Fulton County Solicitor General Carmen Smith declined to comment when the AJC asked her if her office knew about the existence of Lisabeth’s admission or his mother’s testimony when one of her colleagues attempted to prosecute him. But a transcript of Lisabeth’s March 10 bench trial in Fulton does not mention those records.

“We only had circumstantial evidence based on the officer’s observations and communications at the accident scene,” Smith said in an email. “The defendant did not perform field sobriety tests or submit to a test of his blood, breath or urine.”

On March 17, Fulton State Court Judge Diane Bessen found Lisabeth guilty of reckless driving and following too closely but not guilty of driving under the influence of drugs.

“There was no evidence of drugs or drug paraphernalia at the scene, no odor of marijuana, nor any admission of consumption,” Bessen wrote in her decision. “Without establishing what might have caused defendant’s condition, there is no way this court can make a finding beyond a reasonable doubt on this charge.”

Kim Keheley Frye, a former prosecutor and now a DUI defense attorney who reviewed Bessen’s decision for the AJC, said the judge had no choice but to find Lisabeth not guilty.

“The officer was not properly trained,” Frye said of Dobler. “The state did not provide enough information regarding the cause of any impairment beyond a reasonable doubt.”

‘A failure of the justice system’

Last September, a Cherokee County Superior Court judge sentenced Lisabeth to a year in jail for violating his probation on burglary and forgery convictions by testing positive for opiates.
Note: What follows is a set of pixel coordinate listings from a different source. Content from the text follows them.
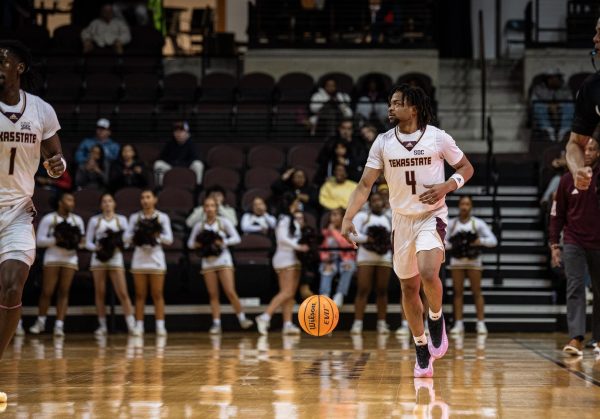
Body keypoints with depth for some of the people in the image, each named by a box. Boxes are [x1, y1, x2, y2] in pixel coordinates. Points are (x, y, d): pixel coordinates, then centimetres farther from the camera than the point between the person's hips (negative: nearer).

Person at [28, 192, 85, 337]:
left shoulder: (77, 220, 10)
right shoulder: (48, 219, -2)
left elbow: (82, 238, 15)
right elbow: (39, 240, -6)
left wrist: (77, 240, -8)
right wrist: (56, 240, -20)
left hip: (70, 259, 3)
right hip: (52, 258, -3)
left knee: (63, 292, -1)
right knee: (47, 292, -1)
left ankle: (59, 325, -2)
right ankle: (40, 321, 16)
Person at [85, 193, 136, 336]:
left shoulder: (121, 219, 9)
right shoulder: (94, 220, 8)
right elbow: (87, 242, 6)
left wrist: (118, 244, -15)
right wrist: (96, 247, -15)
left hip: (115, 259, -1)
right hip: (98, 259, 1)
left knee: (122, 293, -9)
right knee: (100, 293, 1)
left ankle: (131, 324, -13)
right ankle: (102, 326, 8)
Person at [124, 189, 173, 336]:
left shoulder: (162, 217, 3)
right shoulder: (135, 217, 8)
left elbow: (169, 239, -1)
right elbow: (127, 238, 2)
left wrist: (157, 235, -18)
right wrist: (137, 235, -16)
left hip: (155, 257, -1)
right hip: (139, 258, 1)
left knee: (157, 295, -1)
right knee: (140, 295, 2)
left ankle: (160, 326, 0)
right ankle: (139, 326, 4)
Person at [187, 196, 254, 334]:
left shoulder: (224, 222, 3)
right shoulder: (199, 226, 9)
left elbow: (236, 238, -1)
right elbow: (190, 243, 13)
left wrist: (223, 242, -16)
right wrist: (198, 244, -8)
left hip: (223, 260, -2)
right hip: (208, 261, 2)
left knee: (230, 292, -11)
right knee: (213, 294, 0)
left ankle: (242, 319, -3)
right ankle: (216, 324, 1)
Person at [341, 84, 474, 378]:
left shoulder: (437, 138, -8)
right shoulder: (383, 142, -2)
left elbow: (466, 168, 4)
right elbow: (365, 184, -2)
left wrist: (446, 187, -15)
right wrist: (348, 218, -14)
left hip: (432, 216, -4)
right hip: (401, 219, 4)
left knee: (428, 273, -28)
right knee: (408, 288, 9)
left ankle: (436, 318, 2)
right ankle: (421, 350, 23)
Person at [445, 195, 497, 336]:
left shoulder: (478, 223, -2)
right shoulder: (451, 223, 3)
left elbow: (493, 241, -5)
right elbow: (443, 242, 7)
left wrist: (480, 241, -23)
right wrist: (451, 245, -14)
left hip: (473, 261, -1)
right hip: (457, 261, 2)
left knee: (477, 292, -3)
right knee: (458, 292, 1)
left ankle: (480, 323, -1)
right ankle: (458, 323, 3)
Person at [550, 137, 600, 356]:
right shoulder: (567, 180, 3)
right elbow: (557, 214, 7)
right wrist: (554, 244, 2)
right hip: (573, 242, 0)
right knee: (575, 288, -11)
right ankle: (576, 339, -19)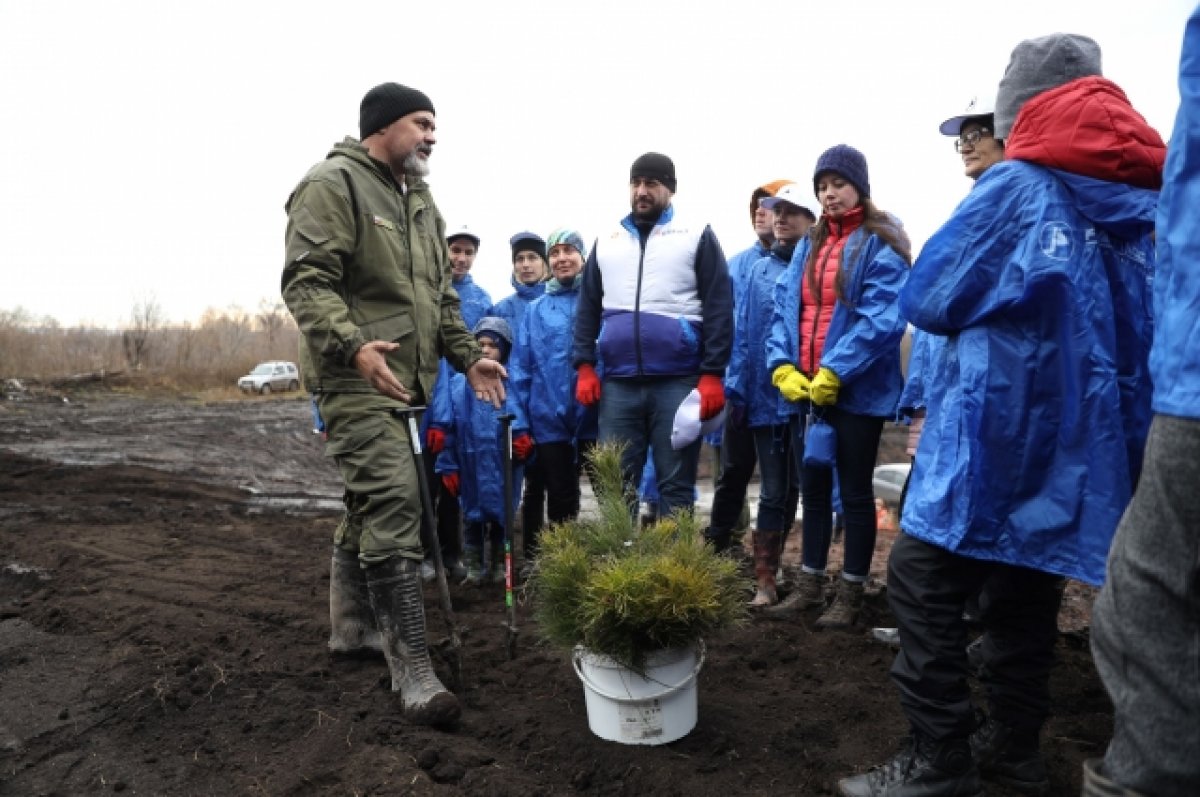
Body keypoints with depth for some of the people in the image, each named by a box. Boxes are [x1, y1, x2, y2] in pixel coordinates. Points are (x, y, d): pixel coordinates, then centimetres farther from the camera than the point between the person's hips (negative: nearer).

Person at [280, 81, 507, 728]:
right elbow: (306, 281, -16)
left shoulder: (420, 200, 21)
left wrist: (467, 356, 17)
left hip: (405, 380, 9)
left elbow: (441, 295, 25)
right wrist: (352, 346, -30)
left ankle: (350, 629, 32)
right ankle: (413, 669, -8)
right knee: (393, 506, -14)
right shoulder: (333, 184, -7)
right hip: (356, 379, -9)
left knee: (369, 506, 16)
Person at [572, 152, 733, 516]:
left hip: (678, 382, -3)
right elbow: (588, 307, 16)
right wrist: (584, 366, 4)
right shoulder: (606, 241, 16)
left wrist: (712, 373, -9)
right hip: (617, 383, 3)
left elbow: (719, 308, -1)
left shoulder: (697, 237, 5)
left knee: (676, 486, 4)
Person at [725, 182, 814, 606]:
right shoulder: (757, 271, 12)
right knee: (774, 492, 10)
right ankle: (765, 581, 17)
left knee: (808, 489, 8)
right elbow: (743, 333, 9)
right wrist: (736, 391, 3)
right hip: (766, 399, 3)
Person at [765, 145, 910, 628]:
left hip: (857, 390, -6)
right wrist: (782, 367, -6)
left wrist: (834, 372, -22)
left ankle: (850, 594, 17)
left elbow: (882, 318, -18)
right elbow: (783, 309, 8)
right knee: (813, 489, 14)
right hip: (803, 389, 7)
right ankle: (809, 583, 27)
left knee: (854, 492, 5)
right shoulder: (809, 246, 15)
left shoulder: (881, 243, -6)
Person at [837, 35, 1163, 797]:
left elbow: (926, 302, -3)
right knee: (1028, 582, 16)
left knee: (925, 580, -2)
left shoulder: (1015, 187, -8)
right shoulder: (1146, 199, 10)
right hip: (1085, 438, 7)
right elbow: (1144, 319, 18)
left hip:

Lisabeth, however, served only a fraction of that time — putting him back on the streets in December.

Four months later, Atlanta police arrested Lisabeth again, this time for allegedly plowing his car into the three young boys as they walked on a sidewalk along Joseph E. Boone Boulevard.

Cherokee Sheriff Roger Garrison said Lisabeth was given 38 days credit for time he had already served behind bars, and he received additional credit for good behavior and for working in the jail, which contributed to his early release. Georgia’s efforts to keep nonviolent offenders out of state prisons has also diverted people to county jails like the Cherokee detention center, leading to overcrowding, Garrison said. On May 31, Cherokee’s jail, which has capacity for 512 detainees, was holding 649.

“Sadly, it’s a common occurrence,” Garrison said about such early jail releases. “It’s virtually impossible to hold anyone the entire length of their sentence.”

Lisabeth is now at the Fulton County Jail facing a vehicular homicide charge in the death of 9-year-old Isaiah Ward. He has been placed in solitary confinement for his own protection because he has been receiving death threats, his attorney said. Police say he bought heroin somewhere nearby off Joseph E. Boone Boulevard and injected it minutes before he struck the boys. A police officer who investigated the accident scene said a syringe and a bag of heroin were found in Lisabeth's car.

Kellen Flatt was the motorist Lisabeth rear-ended in 2013 near IKEA. She said he appeared intoxicated. He was incoherent, his eyes were unfocused and his head was rolling around, she said. Flatt added Lisabeth had fallen asleep or passed out after he hit her and that she had to pat his cheek to wake him up. The wreck totaled her 1999 Volkswagen Jetta.

Flatt called the not guilty decision Lisabeth got for his DUI charge “a failure of the justice system because they are supposed to protect us.” She added that Isaiah Ward “had to pay the ultimate price because somebody along the line wasn’t completely faultless in doing their job.”